[Records drawn from a dataset]
________________

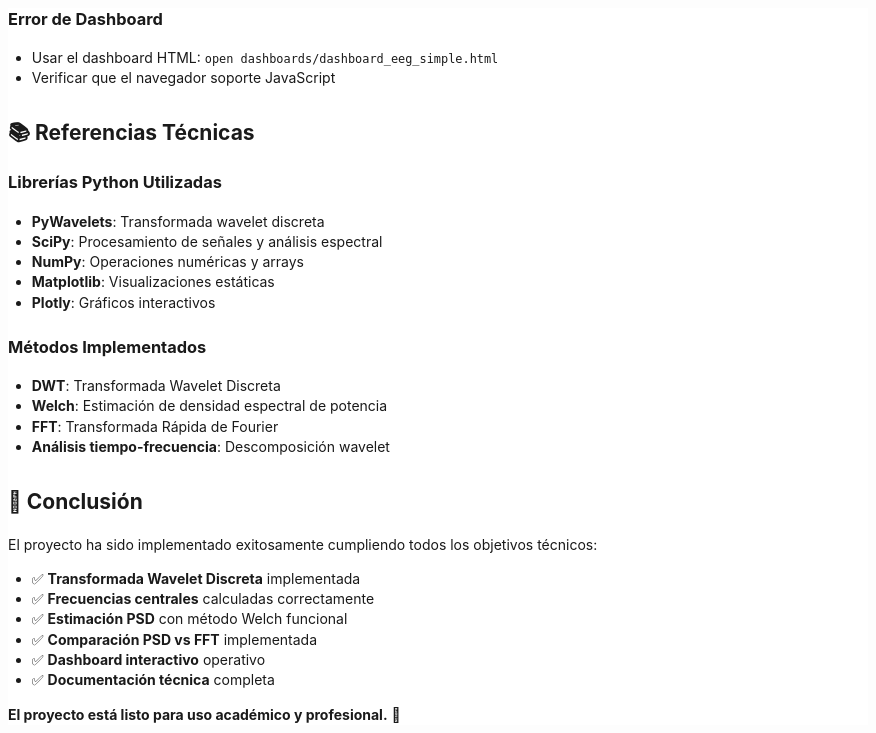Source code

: ### Error de Dashboard
- Usar el dashboard HTML: `open dashboards/dashboard_eeg_simple.html`
- Verificar que el navegador soporte JavaScript

## 📚 Referencias Técnicas

### Librerías Python Utilizadas
- **PyWavelets**: Transformada wavelet discreta
- **SciPy**: Procesamiento de señales y análisis espectral
- **NumPy**: Operaciones numéricas y arrays
- **Matplotlib**: Visualizaciones estáticas
- **Plotly**: Gráficos interactivos

### Métodos Implementados
- **DWT**: Transformada Wavelet Discreta
- **Welch**: Estimación de densidad espectral de potencia
- **FFT**: Transformada Rápida de Fourier
- **Análisis tiempo-frecuencia**: Descomposición wavelet

## 🎉 Conclusión

El proyecto ha sido implementado exitosamente cumpliendo todos los objetivos técnicos:

- ✅ **Transformada Wavelet Discreta** implementada
- ✅ **Frecuencias centrales** calculadas correctamente
- ✅ **Estimación PSD** con método Welch funcional
- ✅ **Comparación PSD vs FFT** implementada
- ✅ **Dashboard interactivo** operativo
- ✅ **Documentación técnica** completa

**El proyecto está listo para uso académico y profesional.** 🚀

________________

The answer must contain only the lines from the one with "- ✅ **Documentación técnica** completa" to the end of the entries above, each written out exactly.

- ✅ **Documentación técnica** completa

**El proyecto está listo para uso académico y profesional.** 🚀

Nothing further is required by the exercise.